You also make the reader wonder whether there's some fundamental
reason for this value to fit into a byte (there isn't). If you had an
array of these things, it would make sense to use a smaller type.
Since it's just a single parameter, using int is fine.
 
J

Jens Thoms Toerring

No purpose really. Just that in some of my functions, there are too
many parameters already and the whole thing doesn't fit in single
line.

You don't have to put all arguments etc. on a single line, e.g.

void
quicksort( vector ** parent_vpa,
unsigned long left,
unsigned long right,
unsigned char axis )

will do nicely and may even increases readabilty (and there's
still space for adding a short comment;-)

Regards, Jens
 
P

pereges

So write it on multiple lines.

Given:
#define ulong unsigned long int
#define uchar unsigned char
or, preferably:
typedef unsigned long int ulong;
typedef unsigned char uchar;

If I'm reading your code and see a reference to "ulong", I can't
understand what it means until I've confirmed that "ulong" means
"unsigned long int" (which I'd probably write as "unsigned long").
And I have to wonder whether you might some day change the definition
so "ulong" means something else.

If you drop the definition of "ulong" and just write "unsigned long"
directly, I don't have to wonder; your code will be clearer.

Now if you want a typedef whose name says something about how you're
using the type, rather than how it's define, that's a different
matter.

You use "ulong" for array indices; it would make more sense to use
size_t.

You use "uchar" for a parameter that can only have the value 0, 1, or
2. I'd use int. Using unsigned char might save some space, but it's
just as likely to cost you in code size, since the compiler has to
generate code to expand the 1-byte value into a word before it can
operate on it, and to shrink it back down to 1 byte before storing it.
You also make the reader wonder whether there's some fundamental
reason for this value to fit into a byte (there isn't). If you had an
array of these things, it would make sense to use a smaller type.
Since it's just a single parameter, using int is fine.
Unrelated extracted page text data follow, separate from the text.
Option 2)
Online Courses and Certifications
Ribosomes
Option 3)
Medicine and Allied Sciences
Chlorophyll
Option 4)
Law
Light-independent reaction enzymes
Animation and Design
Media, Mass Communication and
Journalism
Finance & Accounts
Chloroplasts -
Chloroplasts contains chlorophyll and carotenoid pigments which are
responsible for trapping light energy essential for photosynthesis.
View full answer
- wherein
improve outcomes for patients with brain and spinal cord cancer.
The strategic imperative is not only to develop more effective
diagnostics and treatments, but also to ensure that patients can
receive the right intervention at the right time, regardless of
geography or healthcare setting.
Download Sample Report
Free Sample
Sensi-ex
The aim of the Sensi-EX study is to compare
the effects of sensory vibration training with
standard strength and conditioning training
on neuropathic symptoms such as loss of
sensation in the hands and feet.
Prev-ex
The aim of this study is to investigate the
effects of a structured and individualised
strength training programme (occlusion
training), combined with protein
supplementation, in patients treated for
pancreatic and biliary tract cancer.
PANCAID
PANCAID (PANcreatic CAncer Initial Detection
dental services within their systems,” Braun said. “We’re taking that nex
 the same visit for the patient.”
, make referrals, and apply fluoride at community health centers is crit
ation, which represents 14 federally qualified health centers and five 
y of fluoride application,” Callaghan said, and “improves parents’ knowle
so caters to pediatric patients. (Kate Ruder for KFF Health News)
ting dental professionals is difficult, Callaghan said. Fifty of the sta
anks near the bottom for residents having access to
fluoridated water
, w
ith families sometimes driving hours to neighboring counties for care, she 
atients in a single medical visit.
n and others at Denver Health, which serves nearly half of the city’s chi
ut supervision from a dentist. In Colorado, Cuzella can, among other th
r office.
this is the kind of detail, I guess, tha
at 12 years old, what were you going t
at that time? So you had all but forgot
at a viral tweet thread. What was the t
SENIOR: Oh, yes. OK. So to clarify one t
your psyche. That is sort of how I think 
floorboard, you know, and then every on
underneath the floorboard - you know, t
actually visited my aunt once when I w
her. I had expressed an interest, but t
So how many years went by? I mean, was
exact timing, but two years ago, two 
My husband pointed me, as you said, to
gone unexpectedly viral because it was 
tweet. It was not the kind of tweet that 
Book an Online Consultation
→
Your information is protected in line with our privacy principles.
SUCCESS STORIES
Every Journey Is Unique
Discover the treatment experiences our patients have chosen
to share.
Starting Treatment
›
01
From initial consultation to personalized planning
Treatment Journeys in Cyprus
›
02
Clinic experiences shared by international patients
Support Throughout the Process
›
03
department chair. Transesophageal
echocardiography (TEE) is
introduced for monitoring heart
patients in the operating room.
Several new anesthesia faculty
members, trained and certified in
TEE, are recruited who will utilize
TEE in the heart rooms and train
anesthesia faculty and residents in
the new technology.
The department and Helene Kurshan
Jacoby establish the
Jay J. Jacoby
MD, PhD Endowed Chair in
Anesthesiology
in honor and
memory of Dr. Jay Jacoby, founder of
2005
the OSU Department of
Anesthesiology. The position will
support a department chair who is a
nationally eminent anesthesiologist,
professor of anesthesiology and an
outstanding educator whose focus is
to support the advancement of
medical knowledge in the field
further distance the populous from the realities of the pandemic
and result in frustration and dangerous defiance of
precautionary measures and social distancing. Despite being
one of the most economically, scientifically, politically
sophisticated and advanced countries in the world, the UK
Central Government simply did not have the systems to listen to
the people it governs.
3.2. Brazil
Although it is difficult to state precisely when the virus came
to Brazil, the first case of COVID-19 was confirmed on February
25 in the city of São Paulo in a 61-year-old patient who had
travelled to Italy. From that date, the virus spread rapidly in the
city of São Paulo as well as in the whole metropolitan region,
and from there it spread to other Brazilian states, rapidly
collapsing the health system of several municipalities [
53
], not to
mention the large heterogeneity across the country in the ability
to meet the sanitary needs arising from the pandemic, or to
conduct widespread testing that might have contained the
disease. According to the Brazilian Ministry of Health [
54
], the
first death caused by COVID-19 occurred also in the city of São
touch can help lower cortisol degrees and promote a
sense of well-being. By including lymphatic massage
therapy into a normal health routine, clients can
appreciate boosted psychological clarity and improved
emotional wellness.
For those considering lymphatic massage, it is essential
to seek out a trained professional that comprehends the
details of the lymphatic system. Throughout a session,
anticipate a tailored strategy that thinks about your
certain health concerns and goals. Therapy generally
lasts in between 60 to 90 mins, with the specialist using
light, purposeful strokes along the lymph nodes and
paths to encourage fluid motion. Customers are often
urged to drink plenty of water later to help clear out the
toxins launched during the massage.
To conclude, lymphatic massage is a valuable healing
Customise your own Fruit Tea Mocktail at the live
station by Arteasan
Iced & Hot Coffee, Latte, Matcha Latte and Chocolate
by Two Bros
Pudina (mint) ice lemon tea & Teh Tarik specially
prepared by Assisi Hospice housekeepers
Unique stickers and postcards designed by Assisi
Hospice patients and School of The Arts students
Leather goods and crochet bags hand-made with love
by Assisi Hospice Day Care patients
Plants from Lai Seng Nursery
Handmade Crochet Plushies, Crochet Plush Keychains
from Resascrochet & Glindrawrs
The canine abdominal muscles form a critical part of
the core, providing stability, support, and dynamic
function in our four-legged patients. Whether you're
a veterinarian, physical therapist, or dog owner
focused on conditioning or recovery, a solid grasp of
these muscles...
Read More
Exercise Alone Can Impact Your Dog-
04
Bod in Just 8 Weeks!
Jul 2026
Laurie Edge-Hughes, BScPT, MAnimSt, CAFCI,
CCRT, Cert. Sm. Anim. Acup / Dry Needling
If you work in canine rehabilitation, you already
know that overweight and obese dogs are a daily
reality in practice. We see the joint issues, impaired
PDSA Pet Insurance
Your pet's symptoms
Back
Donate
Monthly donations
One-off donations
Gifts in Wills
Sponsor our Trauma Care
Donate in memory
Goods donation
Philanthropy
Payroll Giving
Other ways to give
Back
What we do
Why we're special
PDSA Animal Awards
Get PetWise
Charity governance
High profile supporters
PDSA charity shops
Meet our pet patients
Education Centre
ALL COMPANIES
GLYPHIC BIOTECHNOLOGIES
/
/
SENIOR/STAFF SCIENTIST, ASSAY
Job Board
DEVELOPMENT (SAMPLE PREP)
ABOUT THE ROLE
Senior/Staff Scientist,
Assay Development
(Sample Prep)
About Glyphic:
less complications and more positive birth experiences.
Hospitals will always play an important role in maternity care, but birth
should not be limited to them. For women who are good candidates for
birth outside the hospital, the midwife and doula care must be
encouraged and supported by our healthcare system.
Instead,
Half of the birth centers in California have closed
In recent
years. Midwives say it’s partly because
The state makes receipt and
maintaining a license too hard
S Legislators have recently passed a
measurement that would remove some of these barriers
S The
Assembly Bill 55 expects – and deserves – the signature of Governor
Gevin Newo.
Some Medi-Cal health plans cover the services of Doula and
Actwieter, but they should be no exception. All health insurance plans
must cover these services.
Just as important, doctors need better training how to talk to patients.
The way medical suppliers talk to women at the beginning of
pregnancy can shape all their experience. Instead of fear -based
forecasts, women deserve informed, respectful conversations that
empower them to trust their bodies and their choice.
If I had to store 80-90 of structures and each had a member say
'axis'. How much of a difference would using a unsigned char over int
would make (for that member) ? For my program, space as well as
performance are important.
 
P

pereges

You don't have to put all arguments etc. on a single line, e.g.

void
quicksort( vector ** parent_vpa,
unsigned long left,
unsigned long right,
unsigned char axis )

will do nicely and may even increases readabilty (and there's
still space for adding a short comment;-)

Just a style question (I'm cleaning up my code)

Which of the two in your opinion is better ?

void quicksort( vector ** parent_vpa,
unsigned long left,
unsigned long right,
unsigned char axis ) {

....
....
}

OR

void quicksort( vector ** parent_vpa,
unsigned long left,
unsigned long right,
unsigned char axis )
{

....
....
}
 
K

Keith Thompson

pereges said:
If I had to store 80-90 of structures and each had a member say
'axis'. How much of a difference would using a unsigned char over int
would make (for that member) ? For my program, space as well as
performance are important.

It depends.

If "axis" is the last member of your structure, it's likely that the
compiler will insert padding after it if it's an unsigned char anyway,
so declaring it as int would make no difference.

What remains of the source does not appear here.